Gefiederte Untermieter

Anita Adams, Kirchweiler

Seit vielen Jahren füttere ich mit wachsender Begeisterung die Vögel, die im Winter in unseren Garten kommen. Und nach eingehender Suche nach einem geeigneten Platz hängten wir vor drei Jahren einen Nistkasten am Gartenhäuschen auf - unerreichbar für Nachbars Katze, für die unser Birnbaum keine wirkliche Herausforderung ist, und doch vom Fenster aus gut zu sehen.

Im ersten Frühling wurde die neue Behausung zwar von Blaumeisen und Rotschwänzchen in Augenschein genommen, aber der Kasten war wohl noch zu neu. Im zweiten Jahr zog ein Blaumeisenpärchen ein. Die Beiden flogen unermüdlich hin und her und hatten Moos und anderes Polstermaterial im Schnabel. Und dann war irgendwann Funkstille. Den ganzen Sommer und Herbst über sah ich keinen Vogel mehr am Nistkasten. Und als ich Mitte November die Klappe aufmachte, um den Kasten zu säubern, fand ich darin ein wunderbar mit Schafwolle und Moos ausgepolstertes Nest mit neun Eiern. Warum sie nicht ausgebrütet worden waren, ist mir bis heute ein Rätsel. Im Frühling vorigen Jahres quartierten sich wieder Blaumeisen bei uns ein; sie flogen von früh morgens bis spät abends, zuerst wieder mit Nistmaterial und schließlich mit Futter, den Kasten an. Und schließlich hörte ich ein leises Piepsen. Die Vögel hatten diesmal offensichtlich gebrütet und mussten nun ihren Nachwuchs versorgen. Die Erschöpfung war ihnen anzusehen und ich hängte zur Unterstützung einen Meisenknödel in den nahen Birnbaum und einen zweiten neben den Nistkasten. Als das erste Vogelkind den Kopf aus dem Nistkasten streckte, freute ich mich schon auf die Beobachtung der künftigen Flugstunden und beschloss, mich am nächsten Tag mit der Kamera auf die Lauer zu legen. Und dann war wieder Funkstille, unsere Vögelchen waren weg. Wer war der Nesträuber? Die Katze schied als Übeltäter aus, unter Verdacht gerieten die allgegenwärtigen Elstern. Bis ich ein paar Tage später eine Meise am Knödel im Birnbaum entdeckte und ihr nachsah, weil sie mit Futter im Schnabel wegflog. Sie steuerte einen Baum im Garten unserer Nachbarn an und dort saßen zwei junge Vögel, die den Schnabel aufsperrten. Kurze Zeit später traute sich der Nachwuchs dann auch in unseren Baum und wurde dort weiter versorgt. Manchmal verlegten die Herrschaften das Speisezimmer sogar auf meine Wäschespinne, wo sie sich von flatternden Kleidungsstücken nicht stören ließen. Als die Jungen schließlich in der Lage waren, sich ihr Futter selber zu suchen, sah ich sie immer seltener.

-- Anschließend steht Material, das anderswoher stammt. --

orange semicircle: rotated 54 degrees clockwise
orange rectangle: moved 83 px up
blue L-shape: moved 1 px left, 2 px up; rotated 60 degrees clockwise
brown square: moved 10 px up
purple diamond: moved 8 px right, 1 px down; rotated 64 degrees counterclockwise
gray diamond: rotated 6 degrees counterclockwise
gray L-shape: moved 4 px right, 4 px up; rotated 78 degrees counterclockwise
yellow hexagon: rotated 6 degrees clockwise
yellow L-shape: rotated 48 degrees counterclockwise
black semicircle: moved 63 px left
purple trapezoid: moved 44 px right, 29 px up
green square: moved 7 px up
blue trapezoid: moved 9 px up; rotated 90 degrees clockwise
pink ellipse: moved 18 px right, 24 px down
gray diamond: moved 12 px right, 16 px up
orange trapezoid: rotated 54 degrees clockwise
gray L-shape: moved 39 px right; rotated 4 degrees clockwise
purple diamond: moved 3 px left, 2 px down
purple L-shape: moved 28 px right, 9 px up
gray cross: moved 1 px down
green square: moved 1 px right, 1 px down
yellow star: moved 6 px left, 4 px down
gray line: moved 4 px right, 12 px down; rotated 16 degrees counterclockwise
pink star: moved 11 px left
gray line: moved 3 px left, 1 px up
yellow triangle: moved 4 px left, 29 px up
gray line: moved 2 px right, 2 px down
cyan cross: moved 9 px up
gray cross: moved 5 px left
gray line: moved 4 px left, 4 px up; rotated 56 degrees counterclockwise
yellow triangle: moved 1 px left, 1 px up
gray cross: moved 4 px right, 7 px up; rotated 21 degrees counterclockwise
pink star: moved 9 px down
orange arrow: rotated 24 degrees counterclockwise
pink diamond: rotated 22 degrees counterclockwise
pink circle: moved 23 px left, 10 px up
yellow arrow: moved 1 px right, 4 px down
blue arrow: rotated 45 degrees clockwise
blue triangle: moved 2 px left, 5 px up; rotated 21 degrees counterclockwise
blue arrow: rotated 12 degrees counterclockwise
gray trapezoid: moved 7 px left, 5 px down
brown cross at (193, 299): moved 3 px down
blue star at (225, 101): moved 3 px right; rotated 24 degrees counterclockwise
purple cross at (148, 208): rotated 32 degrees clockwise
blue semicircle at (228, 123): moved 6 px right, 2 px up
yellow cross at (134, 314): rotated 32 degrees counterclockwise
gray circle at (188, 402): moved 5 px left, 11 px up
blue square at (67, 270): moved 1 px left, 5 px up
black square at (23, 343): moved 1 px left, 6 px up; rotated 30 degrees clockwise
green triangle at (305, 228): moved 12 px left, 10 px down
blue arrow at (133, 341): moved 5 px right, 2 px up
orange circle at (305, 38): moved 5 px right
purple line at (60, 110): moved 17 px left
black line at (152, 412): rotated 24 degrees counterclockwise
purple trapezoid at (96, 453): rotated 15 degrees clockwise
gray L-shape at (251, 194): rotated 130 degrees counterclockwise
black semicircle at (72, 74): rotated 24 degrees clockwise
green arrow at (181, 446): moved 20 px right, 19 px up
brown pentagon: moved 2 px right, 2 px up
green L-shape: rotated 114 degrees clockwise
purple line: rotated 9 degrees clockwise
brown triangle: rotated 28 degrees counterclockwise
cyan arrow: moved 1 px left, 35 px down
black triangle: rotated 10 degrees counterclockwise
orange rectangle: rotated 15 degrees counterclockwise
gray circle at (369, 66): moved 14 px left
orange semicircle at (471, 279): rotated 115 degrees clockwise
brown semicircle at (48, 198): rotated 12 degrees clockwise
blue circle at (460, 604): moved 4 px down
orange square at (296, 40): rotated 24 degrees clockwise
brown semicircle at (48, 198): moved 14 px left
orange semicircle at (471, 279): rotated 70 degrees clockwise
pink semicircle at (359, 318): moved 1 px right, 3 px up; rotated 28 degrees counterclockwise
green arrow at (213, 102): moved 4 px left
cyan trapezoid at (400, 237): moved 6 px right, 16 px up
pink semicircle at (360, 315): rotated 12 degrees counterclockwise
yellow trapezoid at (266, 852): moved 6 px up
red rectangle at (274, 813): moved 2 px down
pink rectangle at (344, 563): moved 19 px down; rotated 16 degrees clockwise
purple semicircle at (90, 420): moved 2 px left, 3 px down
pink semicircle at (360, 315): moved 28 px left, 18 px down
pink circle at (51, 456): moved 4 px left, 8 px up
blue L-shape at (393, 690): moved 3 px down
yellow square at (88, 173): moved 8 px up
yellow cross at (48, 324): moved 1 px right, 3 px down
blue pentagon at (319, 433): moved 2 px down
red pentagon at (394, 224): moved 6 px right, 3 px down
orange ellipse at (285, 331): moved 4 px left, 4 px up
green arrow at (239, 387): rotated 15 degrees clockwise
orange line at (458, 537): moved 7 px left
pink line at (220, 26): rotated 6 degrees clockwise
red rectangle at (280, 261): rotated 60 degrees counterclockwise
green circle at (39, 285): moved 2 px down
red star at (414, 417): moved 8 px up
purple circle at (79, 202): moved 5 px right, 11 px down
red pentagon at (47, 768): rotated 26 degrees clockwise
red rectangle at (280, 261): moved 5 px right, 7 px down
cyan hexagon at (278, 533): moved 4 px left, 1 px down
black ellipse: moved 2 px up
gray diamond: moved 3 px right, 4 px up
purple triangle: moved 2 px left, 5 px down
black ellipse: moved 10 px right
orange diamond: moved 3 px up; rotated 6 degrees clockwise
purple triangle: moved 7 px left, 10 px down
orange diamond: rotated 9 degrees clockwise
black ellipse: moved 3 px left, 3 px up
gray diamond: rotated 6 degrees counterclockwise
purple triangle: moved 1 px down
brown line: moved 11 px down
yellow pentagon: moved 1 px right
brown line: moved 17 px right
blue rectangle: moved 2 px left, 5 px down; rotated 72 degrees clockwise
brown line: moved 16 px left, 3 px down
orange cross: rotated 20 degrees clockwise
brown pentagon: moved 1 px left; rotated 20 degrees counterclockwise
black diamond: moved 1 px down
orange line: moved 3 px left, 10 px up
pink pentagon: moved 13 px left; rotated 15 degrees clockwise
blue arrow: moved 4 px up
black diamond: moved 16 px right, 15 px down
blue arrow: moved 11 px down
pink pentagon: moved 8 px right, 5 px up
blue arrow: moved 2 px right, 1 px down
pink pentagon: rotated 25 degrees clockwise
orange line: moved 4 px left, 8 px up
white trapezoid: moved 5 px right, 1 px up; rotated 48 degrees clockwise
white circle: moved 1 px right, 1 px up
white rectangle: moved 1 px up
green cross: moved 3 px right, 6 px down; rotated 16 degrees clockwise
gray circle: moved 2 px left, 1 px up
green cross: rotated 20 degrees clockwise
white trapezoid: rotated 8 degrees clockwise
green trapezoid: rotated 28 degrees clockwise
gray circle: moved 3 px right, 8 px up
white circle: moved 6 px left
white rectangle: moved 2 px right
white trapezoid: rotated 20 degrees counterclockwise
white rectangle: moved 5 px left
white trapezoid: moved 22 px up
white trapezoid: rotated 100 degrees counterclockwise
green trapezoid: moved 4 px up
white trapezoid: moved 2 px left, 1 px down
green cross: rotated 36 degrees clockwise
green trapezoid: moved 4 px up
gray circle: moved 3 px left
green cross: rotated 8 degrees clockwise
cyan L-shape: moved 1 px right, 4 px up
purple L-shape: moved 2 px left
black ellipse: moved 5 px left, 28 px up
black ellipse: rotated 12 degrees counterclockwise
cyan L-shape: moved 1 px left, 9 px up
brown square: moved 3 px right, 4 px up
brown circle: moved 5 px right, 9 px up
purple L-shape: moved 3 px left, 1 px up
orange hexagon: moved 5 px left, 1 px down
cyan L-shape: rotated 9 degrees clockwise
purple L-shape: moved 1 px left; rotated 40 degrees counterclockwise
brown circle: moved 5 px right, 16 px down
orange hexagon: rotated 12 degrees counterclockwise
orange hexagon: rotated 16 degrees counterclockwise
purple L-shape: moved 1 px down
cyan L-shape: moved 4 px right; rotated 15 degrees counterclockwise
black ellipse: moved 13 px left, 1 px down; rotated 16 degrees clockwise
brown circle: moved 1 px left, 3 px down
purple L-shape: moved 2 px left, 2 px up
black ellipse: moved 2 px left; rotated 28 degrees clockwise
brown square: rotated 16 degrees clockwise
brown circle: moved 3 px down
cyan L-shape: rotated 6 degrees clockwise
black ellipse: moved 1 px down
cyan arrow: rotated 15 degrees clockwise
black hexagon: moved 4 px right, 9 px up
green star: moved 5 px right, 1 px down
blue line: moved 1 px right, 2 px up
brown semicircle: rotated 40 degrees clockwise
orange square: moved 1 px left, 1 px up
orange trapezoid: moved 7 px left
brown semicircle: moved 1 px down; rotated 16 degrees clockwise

Auch in diesem Frühjahr haben wieder Blaumeisen in unserem Nistkasten gebrütet, und wieder sind sie plötzlich verschwunden. Ich habe bisher vergeblich Ausschau nach ihnen gehalten, vermutlich weil die bequeme Futterquelle nicht mehr im Baum hängt. Denn die hatten inzwischen die Elstern entdeckt und kurzerhand mehrfach den ganzen Knödel mitgenommen. Diesmal waren sie die Räuber - sie wurden gesehen!

Aber ich bin zuversichtlich, dass unsere Untermieter auch im nächsten Frühling wieder bei uns einziehen.